ART, LITERATURE, AND FILM HISTORY
1981
Reggae star Bob Marley dies at 36
In what would prove to be the next to the last concert of his tragically short life, Bob Marley shared the bill at Madison Square Garden with the hugely popular American funk band The Commodores. With no costumes, no choreography and no set design to speak of, “The reggae star had the majority of his listeners on their feet and in the palm of his hand,” according to New York Times critic Robert Palmer. “After this show of strength, and Mr. Marley’s intense singing and electric stage presence, the Commodores were a letdown.” Only days after his triumphant shows in New York City, Bob Marley collapsed while jogging in Central Park and later received a grim diagnosis: a cancerous growth on an old soccer injury on his big toe had metastasized and spread to Marley’s brain, liver and lungs. Less than eight months later, on May 11, 1981, Bob Marley, the soul and international face of reggae music, died in a Miami, Florida, hospital. He was only 36 years old.
SPORTS
1985
Fire kills 50 at soccer stadium
Fifty people die in a fire in the grandstand at a soccer stadium in Bradford, England, on May 11, 1985. The wooden roof that burned was scheduled to be replaced by a steel roof later that same week. Bradford was playing Lincoln City on the afternoon of May 11.
CRIME
1949
Evidence found against French serial killer known as “The Queen of Poisoners”

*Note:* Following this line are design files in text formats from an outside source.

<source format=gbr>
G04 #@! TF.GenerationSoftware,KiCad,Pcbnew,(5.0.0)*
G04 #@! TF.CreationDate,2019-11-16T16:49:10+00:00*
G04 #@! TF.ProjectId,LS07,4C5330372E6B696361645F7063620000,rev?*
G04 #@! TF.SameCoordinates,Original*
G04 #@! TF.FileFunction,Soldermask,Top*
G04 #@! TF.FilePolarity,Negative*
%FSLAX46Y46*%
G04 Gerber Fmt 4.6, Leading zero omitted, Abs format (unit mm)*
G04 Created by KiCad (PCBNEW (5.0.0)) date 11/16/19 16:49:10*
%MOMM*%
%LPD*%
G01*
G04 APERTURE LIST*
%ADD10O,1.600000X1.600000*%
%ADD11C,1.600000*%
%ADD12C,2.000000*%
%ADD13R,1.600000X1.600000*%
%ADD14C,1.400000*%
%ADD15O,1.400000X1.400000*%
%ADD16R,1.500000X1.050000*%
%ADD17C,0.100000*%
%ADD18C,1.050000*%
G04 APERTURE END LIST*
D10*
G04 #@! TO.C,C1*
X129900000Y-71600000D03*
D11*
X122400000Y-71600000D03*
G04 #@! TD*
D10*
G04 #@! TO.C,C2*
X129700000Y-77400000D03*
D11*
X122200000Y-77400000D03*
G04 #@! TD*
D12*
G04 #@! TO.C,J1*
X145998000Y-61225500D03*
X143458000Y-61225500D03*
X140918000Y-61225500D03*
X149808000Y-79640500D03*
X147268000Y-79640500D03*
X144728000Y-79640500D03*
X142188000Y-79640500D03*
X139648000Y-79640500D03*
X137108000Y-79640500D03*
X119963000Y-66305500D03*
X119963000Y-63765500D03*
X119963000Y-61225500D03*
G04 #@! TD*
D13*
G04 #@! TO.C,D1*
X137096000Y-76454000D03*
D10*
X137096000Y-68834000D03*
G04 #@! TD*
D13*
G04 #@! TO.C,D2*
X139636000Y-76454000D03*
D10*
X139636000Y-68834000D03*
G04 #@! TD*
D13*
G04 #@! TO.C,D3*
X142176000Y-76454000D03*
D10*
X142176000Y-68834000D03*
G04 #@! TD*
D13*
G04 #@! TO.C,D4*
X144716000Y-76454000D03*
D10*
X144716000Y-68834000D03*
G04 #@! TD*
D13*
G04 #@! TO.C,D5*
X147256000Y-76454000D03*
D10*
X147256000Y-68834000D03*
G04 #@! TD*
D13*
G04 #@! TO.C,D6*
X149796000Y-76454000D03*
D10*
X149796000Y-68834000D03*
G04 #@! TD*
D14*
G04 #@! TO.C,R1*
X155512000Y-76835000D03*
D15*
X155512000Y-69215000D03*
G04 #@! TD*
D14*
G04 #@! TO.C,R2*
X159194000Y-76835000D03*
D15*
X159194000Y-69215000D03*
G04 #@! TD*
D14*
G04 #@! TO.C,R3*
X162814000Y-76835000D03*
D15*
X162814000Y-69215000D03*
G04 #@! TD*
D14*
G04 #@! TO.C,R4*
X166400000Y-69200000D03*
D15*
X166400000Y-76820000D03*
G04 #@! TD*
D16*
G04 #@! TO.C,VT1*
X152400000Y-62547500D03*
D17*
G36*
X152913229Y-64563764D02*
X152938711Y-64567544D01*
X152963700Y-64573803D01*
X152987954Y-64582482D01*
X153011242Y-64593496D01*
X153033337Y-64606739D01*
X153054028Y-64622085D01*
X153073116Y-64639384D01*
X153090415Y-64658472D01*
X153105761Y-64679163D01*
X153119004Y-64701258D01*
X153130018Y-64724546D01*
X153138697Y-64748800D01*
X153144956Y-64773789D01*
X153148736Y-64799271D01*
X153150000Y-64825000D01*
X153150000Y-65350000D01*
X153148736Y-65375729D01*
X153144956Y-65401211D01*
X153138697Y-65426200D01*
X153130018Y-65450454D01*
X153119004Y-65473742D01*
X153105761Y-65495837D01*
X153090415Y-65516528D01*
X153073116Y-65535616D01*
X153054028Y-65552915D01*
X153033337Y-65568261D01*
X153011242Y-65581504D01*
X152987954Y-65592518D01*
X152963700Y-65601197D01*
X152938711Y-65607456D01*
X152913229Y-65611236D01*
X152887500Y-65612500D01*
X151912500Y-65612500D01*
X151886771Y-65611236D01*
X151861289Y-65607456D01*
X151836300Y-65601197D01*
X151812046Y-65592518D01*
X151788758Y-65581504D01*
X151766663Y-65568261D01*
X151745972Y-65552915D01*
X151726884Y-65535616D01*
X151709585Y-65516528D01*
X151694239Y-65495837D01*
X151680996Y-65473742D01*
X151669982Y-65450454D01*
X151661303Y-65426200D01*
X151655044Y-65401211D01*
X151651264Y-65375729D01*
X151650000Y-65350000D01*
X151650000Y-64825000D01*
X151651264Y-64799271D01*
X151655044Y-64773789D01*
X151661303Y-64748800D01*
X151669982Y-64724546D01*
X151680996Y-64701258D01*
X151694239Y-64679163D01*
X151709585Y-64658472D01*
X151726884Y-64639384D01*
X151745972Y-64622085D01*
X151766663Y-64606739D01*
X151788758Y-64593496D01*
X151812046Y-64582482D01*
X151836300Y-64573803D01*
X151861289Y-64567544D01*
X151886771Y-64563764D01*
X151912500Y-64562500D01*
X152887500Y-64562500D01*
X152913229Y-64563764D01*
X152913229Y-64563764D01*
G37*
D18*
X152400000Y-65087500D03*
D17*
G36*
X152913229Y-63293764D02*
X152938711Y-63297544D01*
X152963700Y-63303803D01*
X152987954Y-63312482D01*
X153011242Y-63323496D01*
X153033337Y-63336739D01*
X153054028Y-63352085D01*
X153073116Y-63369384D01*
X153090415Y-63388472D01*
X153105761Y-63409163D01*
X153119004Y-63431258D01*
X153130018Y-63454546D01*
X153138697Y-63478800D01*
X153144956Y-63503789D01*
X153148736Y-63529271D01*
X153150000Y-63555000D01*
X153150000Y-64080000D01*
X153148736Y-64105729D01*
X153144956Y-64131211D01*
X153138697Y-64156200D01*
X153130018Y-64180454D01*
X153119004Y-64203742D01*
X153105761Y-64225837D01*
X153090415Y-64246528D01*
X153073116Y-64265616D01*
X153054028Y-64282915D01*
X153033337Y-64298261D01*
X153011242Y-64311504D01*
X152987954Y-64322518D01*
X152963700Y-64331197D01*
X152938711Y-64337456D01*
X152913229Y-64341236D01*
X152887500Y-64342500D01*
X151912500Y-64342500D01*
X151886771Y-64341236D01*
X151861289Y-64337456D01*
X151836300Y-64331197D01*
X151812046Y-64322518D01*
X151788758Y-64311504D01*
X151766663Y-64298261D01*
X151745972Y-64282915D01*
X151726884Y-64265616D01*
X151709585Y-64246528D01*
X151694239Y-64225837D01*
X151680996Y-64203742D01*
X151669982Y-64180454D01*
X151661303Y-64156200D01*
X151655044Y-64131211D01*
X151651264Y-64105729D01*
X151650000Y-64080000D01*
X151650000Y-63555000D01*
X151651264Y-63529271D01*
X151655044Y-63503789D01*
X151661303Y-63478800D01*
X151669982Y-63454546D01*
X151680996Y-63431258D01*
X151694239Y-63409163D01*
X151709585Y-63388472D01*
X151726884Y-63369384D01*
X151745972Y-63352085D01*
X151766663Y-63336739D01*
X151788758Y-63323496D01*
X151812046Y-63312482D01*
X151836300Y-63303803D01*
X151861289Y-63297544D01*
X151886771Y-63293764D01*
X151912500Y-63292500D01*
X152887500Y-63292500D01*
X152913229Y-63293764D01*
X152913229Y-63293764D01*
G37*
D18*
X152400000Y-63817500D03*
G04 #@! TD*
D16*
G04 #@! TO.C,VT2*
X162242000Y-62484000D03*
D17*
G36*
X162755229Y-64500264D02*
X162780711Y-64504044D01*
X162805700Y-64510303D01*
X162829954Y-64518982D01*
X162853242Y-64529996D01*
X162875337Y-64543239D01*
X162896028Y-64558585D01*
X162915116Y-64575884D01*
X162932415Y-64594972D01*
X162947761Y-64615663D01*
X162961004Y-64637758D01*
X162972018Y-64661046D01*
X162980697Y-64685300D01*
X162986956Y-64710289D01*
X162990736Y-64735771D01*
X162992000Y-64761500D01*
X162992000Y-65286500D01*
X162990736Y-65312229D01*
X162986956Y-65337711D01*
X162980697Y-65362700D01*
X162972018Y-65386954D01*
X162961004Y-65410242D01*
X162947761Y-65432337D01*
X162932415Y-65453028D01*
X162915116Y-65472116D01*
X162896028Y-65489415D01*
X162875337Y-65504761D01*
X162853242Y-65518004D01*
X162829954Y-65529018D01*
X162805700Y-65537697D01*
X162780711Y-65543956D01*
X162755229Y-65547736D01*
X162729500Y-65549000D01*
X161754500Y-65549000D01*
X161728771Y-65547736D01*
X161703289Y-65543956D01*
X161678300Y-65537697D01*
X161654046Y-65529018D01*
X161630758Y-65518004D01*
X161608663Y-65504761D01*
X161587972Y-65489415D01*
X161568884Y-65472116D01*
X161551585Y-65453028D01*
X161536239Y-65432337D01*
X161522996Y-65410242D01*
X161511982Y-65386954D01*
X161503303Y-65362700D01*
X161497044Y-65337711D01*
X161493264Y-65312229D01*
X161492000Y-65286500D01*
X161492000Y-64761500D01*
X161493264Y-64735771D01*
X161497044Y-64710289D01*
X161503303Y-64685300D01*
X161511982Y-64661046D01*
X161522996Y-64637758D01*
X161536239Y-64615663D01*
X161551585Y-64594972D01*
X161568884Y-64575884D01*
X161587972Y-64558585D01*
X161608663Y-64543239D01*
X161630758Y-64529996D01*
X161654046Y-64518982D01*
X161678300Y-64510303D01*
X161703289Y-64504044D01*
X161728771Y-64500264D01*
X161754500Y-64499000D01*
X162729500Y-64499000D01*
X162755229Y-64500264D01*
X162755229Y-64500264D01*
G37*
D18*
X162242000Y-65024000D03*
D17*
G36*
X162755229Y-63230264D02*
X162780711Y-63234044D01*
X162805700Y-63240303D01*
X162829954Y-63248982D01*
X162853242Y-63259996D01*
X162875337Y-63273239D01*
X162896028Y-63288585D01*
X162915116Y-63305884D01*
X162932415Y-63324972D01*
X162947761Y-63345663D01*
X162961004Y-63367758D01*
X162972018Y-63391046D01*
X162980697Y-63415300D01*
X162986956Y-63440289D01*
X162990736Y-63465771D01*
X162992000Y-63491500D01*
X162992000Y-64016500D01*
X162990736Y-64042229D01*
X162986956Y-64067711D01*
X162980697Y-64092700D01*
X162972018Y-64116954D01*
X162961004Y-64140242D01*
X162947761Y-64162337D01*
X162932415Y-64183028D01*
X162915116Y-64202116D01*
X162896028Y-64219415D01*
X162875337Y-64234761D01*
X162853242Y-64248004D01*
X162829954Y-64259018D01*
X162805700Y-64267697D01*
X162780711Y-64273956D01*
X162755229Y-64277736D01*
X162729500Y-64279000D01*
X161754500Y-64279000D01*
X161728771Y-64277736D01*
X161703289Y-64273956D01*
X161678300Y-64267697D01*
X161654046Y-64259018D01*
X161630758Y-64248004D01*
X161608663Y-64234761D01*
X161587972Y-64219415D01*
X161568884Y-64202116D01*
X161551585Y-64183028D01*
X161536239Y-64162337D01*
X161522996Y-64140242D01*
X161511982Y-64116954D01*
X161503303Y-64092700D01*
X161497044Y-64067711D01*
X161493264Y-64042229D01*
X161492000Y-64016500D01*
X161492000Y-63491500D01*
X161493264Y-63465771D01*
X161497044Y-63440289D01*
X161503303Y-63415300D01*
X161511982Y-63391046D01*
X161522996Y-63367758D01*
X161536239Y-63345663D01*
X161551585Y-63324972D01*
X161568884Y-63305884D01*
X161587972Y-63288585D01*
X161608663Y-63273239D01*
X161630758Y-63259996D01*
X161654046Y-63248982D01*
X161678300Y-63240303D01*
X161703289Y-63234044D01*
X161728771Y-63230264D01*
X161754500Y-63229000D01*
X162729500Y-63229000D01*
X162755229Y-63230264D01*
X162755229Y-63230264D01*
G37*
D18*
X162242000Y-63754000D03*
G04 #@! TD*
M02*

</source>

The body of Leon Besnard is exhumed in Loudun, France, by authorities searching for evidence of poison. For years, local residents had been suspicious of his wife Marie, as they watched nearly her entire family die untimely and mysterious deaths.
CIVIL WAR
1864
Confederate Cavalry General J.E.B. Stuart is mortally wounded
A dismounted Union trooper fatally wounds J.E.B. Stuart, one of the most well-known generals of the South, at the Battle of Yellow Tavern, just six miles north of Richmond, Virginia. The 31-year-old Stuart died the next day. During the 1864 spring campaign in Virginia, Union General Ulysses S. Grant applied constant pressure on Robert E. Lee’s Army of Northern Virginia. In early May, the two armies clashed at the Wilderness and again at Spotsylvania Court House, Virginia, as they lurched southward toward Richmond. Meanwhile, Grant sent General Phil Sheridan and his cavalry on a raid deep behind Confederate lines. The plan was to cut Lee’s supply line and force him out of the trenches in retreat. Sheridan’s troops wreaked havoc on the Rebel rear as they tore up railroad tracks, destroyed supply depots, and held off the Confederate cavalry in several engagements, including the Battle of Yellow Tavern.
INVENTIONS & SCIENCE
1947
B.F. Goodrich Co. announces development of tubeless tire
On May 11, 1947, the B.F. Goodrich Company of Akron, Ohio, announces it has developed a tubeless tire, a technological innovation that would make automobiles safer and more efficient. The culmination of more than three years of engineering, Goodrich’s tubeless tire effectively eliminated the inner tube, trapping the pressurized air within the tire walls themselves. By reinforcing those walls, the company claimed, they were able to combine the puncture-sealing features of inner tubes with an improved ease of riding, high resistance to bruising and superior retention of air pressure. While Goodrich awaited approval from the U.S. Patent Office, the tubeless tires underwent high-speed road testing, were put in service on a fleet of taxis and were used by Ohio state police cars and a number of privately owned passenger cars.